Sono i tre punti chiave, secondo l’Enea, per lo sviluppo del nostro Paese

Innovazione, energie rinnovabili ed efficienza energetica sono le coordinate che possano ridurre la dipendenza dell’Italia dagli approvvigionamenti di materie prime dall’estero e aiutare l’economia italiana ad uscire dal pericoloso vicolo cieco in cui è finita.

Potenziare le infrastrutture con un sistema di smart grids e attivare investimenti ed incentivi che favoriscano il risparmio di energia nel comparto residenziale ed industriale oltre che l’incremento dell’energia pulita sono obiettivi che fanno parte integrante di un piano per lo sviluppo e di una politica energetica mirata. È questa la strategia che suggerisce il commissario dell’Enea, Giovanni Lelli, che ha esposto i suoi punti di vista alla Commissione Industria del Senato nell’ambito dell’indagine conoscitiva sulla tanto attesa Strategia energetica nazionale.

Il commissario dell’Enea spera che gli operatori del mondo imprenditoriale, gli esperti del settore energetico e i decisori pubblici interagiscano per tracciare un quadro strategico delle priorità delle politiche energetiche per lo sviluppo del Paese. Al primo posto ci sono le fonti rinnovabili che nel 2010 sono arrivate a coprire oltre il 22% dei consumi nazionali nel settore elettrico.

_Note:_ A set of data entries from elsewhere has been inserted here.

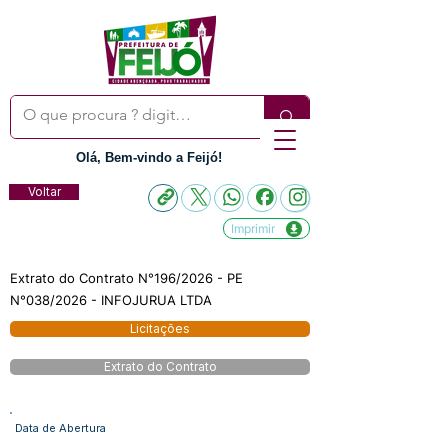
Olá, Bem-vindo a Feijó!
Voltar
Imprimir
Extrato do Contrato N°196/2026 - PE
N°038/2026 - INFOJURUA LTDA
Licitações
Extrato do Contrato
Data de Abertura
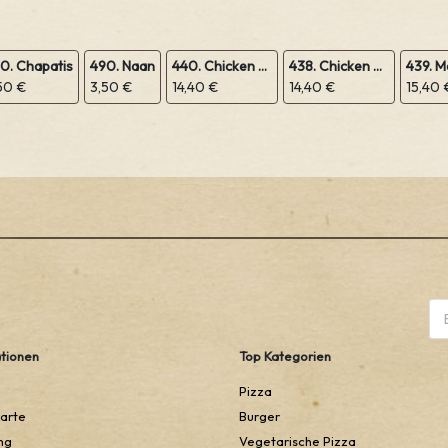
0. Chapatis
490. Naan
440. Chicken Curry
438. Chicken Hawaii
50 €
3,50 €
14,40 €
14,40 €
15,40 
tionen
Top Kategorien
Pizza
arte
Burger
ng
Vegetarische Pizza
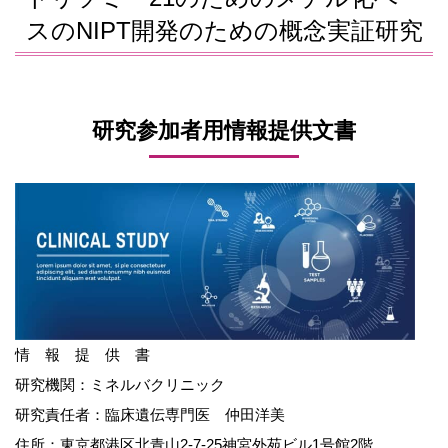
スのNIPT開発のための概念実証研究
研究参加者用情報提供文書
情 報 提 供 書
研究機関：ミネルバクリニック
研究責任者：臨床遺伝専門医 仲田洋美
住所：東京都港区北青山2-7-25神宮外苑ビル1号館2階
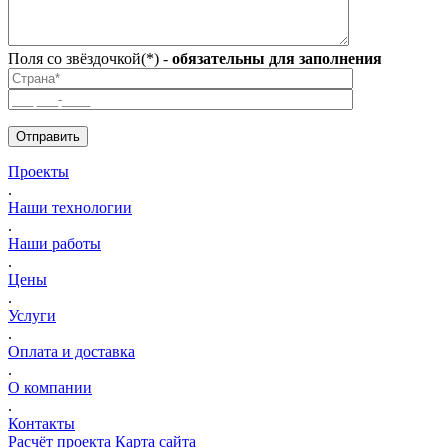
Поля со звёздочкой(*) -
обязательны для заполнения
Проекты
.
Наши технологии
.
Наши работы
.
Цены
.
Услуги
.
Оплата и доставка
.
О компании
.
Контакты
Расчёт проекта
Карта сайта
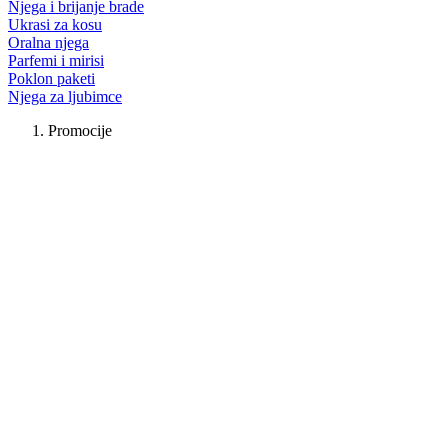
Njega i brijanje brade
Ukrasi za kosu
Oralna njega
Parfemi i mirisi
Poklon paketi
Njega za ljubimce
Promocije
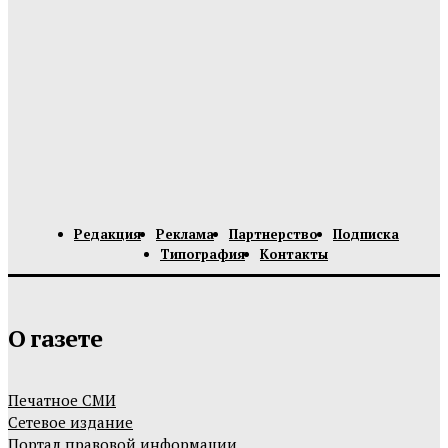
Редакция
Реклама
Партнерство
Подписка
Типография
Контакты
О газете
Печатное СМИ
Сетевое издание
Портал правовой информации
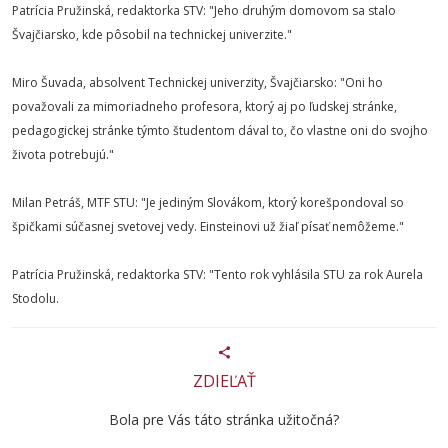
Patrícia Pružinská, redaktorka STV: "Jeho druhým domovom sa stalo
Švajčiarsko, kde pôsobil na technickej univerzite."
Miro Šuvada, absolvent Technickej univerzity, Švajčiarsko: "Oni ho
považovali za mimoriadneho profesora, ktorý aj po ľudskej stránke,
pedagogickej stránke týmto študentom dával to, čo vlastne oni do svojho
života potrebujú."
Milan Petráš, MTF STU: "Je jediným Slovákom, ktorý korešpondoval so
špičkami súčasnej svetovej vedy. Einsteinovi už žiaľ písať nemôžeme."
Patrícia Pružinská, redaktorka STV: "Tento rok vyhlásila STU za rok Aurela
Stodolu.
ZDIEĽAŤ
Bola pre Vás táto stránka užitočná?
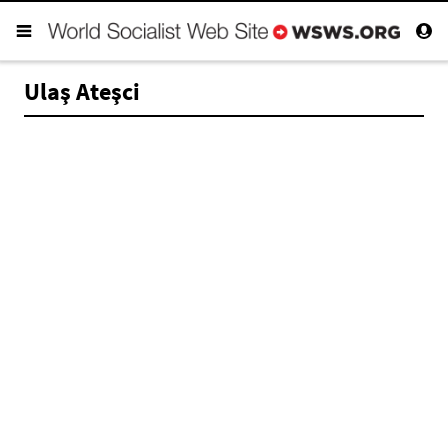
Ulaş Ateşci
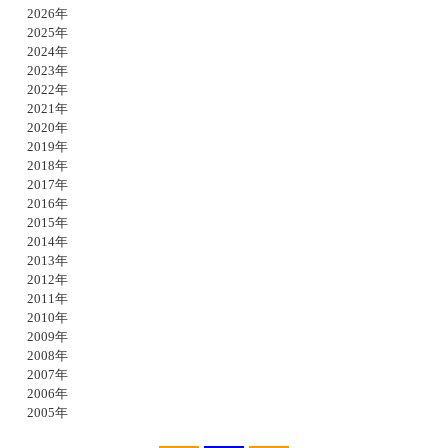
2026年
2025年
2024年
2023年
2022年
2021年
2020年
2019年
2018年
2017年
2016年
2015年
2014年
2013年
2012年
2011年
2010年
2009年
2008年
2007年
2006年
2005年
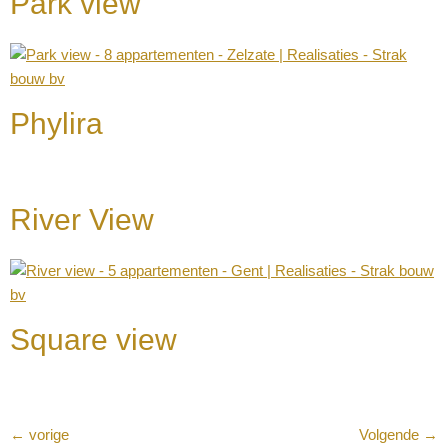
Park view
Phylira
River View
Square view
←
vorige
Volgende
→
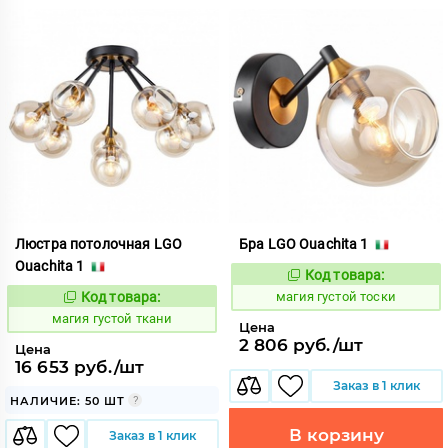
Люстра потолочная LGO
Бра LGO Ouachita 1
Ouachita 1
Код товара:
909231
Код:
Код товара:
магия густой тоски
909230
Код:
магия густой ткани
Цена
2 806 руб./шт
Цена
16 653 руб./шт
Заказ в 1 клик
НАЛИЧИЕ: 50 ШТ
В корзину
Заказ в 1 клик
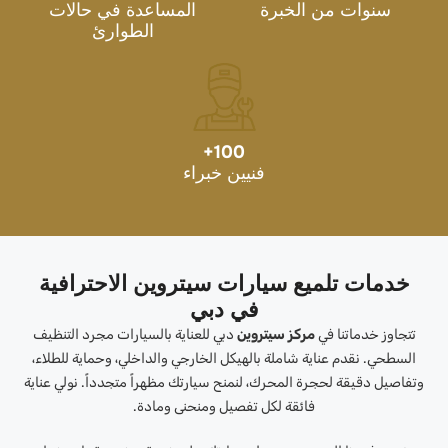
سنوات من الخبرة
المساعدة في حالات
الطوارئ
+
100
فنيين خبراء
خدمات تلميع سيارات سيتروين الاحترافية
في دبي
تتجاوز خدماتنا في
مركز سيتروين
دبي للعناية بالسيارات مجرد التنظيف
السطحي. نقدم عناية شاملة بالهيكل الخارجي والداخلي، وحماية للطلاء،
وتفاصيل دقيقة لحجرة المحرك، لنمنح سيارتك مظهراً متجدداً. نولي عناية
فائقة لكل تفصيل ومنحنى ومادة.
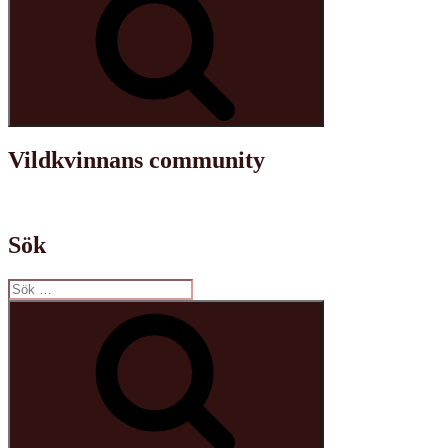
Vildkvinnans community
Sök
Sök
efter:
Sök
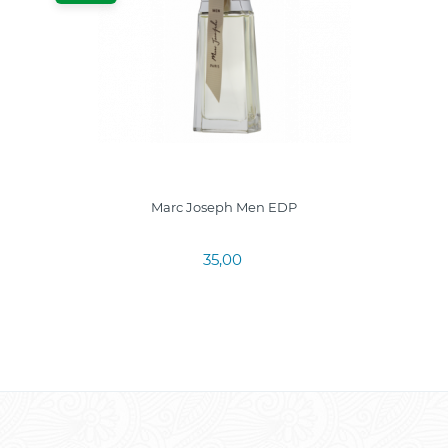
Marc Joseph Men EDP
35,00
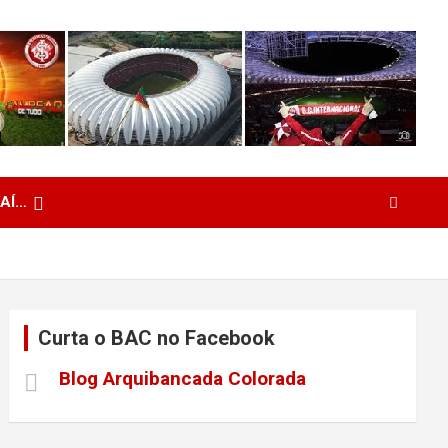
 AÍ…
Curta o BAC no Facebook
Blog Arquibancada Colorada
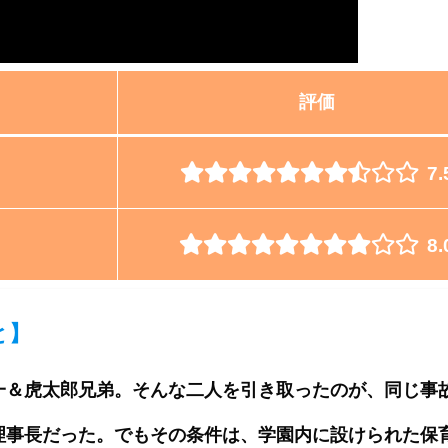
評価
7.
8.
と
】
一＆虎太郎兄弟。そんな二人を引き取ったのが、同じ事
理事長だった。でもその条件は、学園内に設けられた保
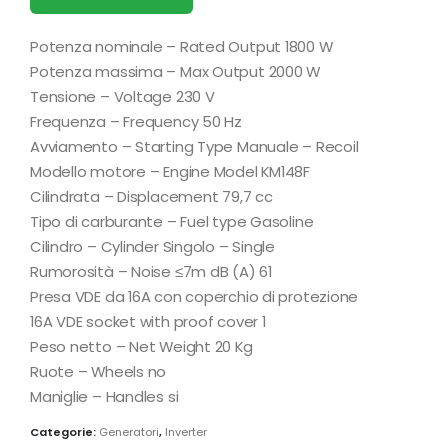
Potenza nominale – Rated Output 1800 W
Potenza massima – Max Output 2000 W
Tensione – Voltage 230 V
Frequenza – Frequency 50 Hz
Avviamento – Starting Type Manuale – Recoil
Modello motore – Engine Model KM148F
Cilindrata – Displacement 79,7 cc
Tipo di carburante – Fuel type Gasoline
Cilindro – Cylinder Singolo – Single
Rumorosità – Noise ≤7m dB (A) 61
Presa VDE da 16A con coperchio di protezione
16A VDE socket with proof cover 1
Peso netto – Net Weight 20 Kg
Ruote – Wheels no
Maniglie – Handles si
Categorie:
Generatori
,
Inverter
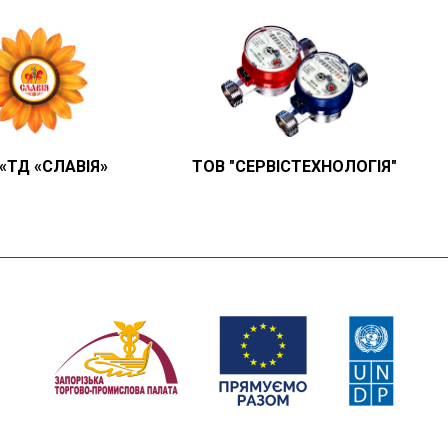
«ТД «СЛАВІЯ»
ТОВ "СЕРВІСТЕХНОЛОГІЯ"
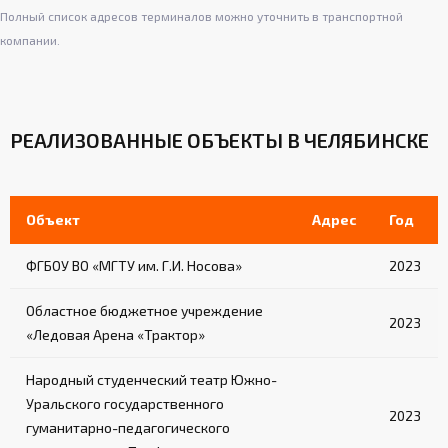
Полный список адресов терминалов можно уточнить в транспортной
компании.
РЕАЛИЗОВАННЫЕ ОБЪЕКТЫ В ЧЕЛЯБИНСКЕ
Объект
Адрес
Год
ФГБОУ ВО «МГТУ им. Г.И. Носова»
2023
Областное бюджетное учреждение
2023
«Ледовая Арена «Трактор»
Народный студенческий театр Южно-
Уральского государственного
2023
гуманитарно-педагогического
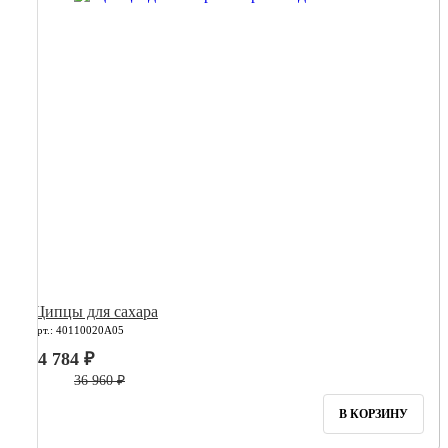
Щипцы для сахара
Арт.: 40110020А05
14 784 ₽
36 960 ₽
В КОРЗИНУ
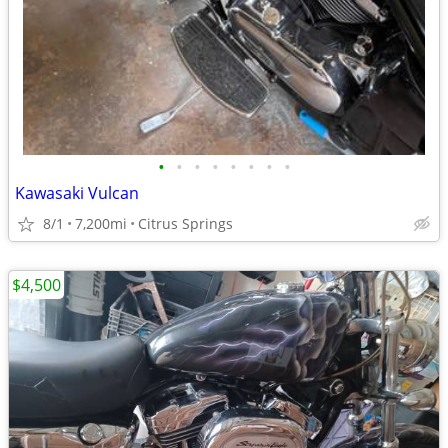
•
•
•
•
•
•
•
•
Kawasaki Vulcan
8/1
7,200mi
Citrus Springs
$4,500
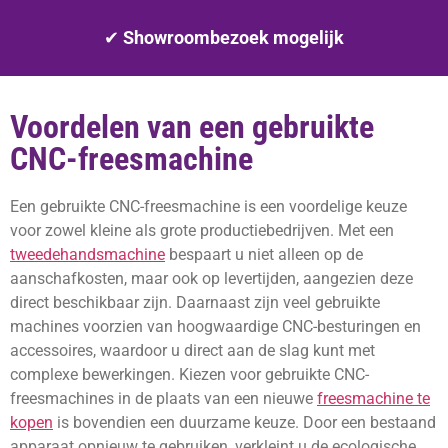
✔
Showroombezoek mogelijk
Voordelen van een gebruikte
CNC-freesmachine
Een gebruikte CNC-freesmachine is een voordelige keuze
voor zowel kleine als grote productiebedrijven. Met een
tweedehandsmachine
bespaart u niet alleen op de
aanschafkosten, maar ook op levertijden, aangezien deze
direct beschikbaar zijn. Daarnaast zijn veel gebruikte
machines voorzien van hoogwaardige CNC-besturingen en
accessoires, waardoor u direct aan de slag kunt met
complexe bewerkingen. Kiezen voor gebruikte CNC-
freesmachines in de plaats van een nieuwe
freesmachine te
kopen
is bovendien een duurzame keuze. Door een bestaand
apparaat opnieuw te gebruiken, verkleint u de ecologische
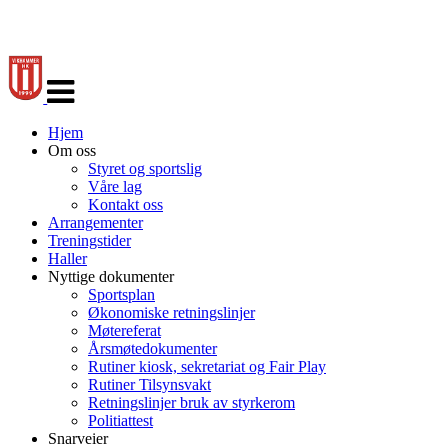
Veksle
navigasjon
Hjem
Om oss
Styret og sportslig
Våre lag
Kontakt oss
Arrangementer
Treningstider
Haller
Nyttige dokumenter
Sportsplan
Økonomiske retningslinjer
Møtereferat
Årsmøtedokumenter
Rutiner kiosk, sekretariat og Fair Play
Rutiner Tilsynsvakt
Retningslinjer bruk av styrkerom
Politiattest
Snarveier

Nel corso di questo mese – ha poi ricordato – la potenza fotovoltaica cumulata ha superato la soglia dei 10 GW, centrando l’obiettivo al 2020 previsto dal Piano d’Azione nazionale sulle energie rinnovabili con nove anni d’anticipo. Nel 2010, l’Italia è stato il quarto paese al mondo in termini di investimenti in fonti rinnovabili, (dopo Cina, Germania e Stati Uniti), ma con il tasso di crescita maggiore (+138% rispetto al 2009). Ora però è urgente disciplinare la corsa del settore, e attivare una serie di misure in grado di irrobustire la filiera industriale nazionale. A questo dovrebbe servire la Strategia energetica nazionale”.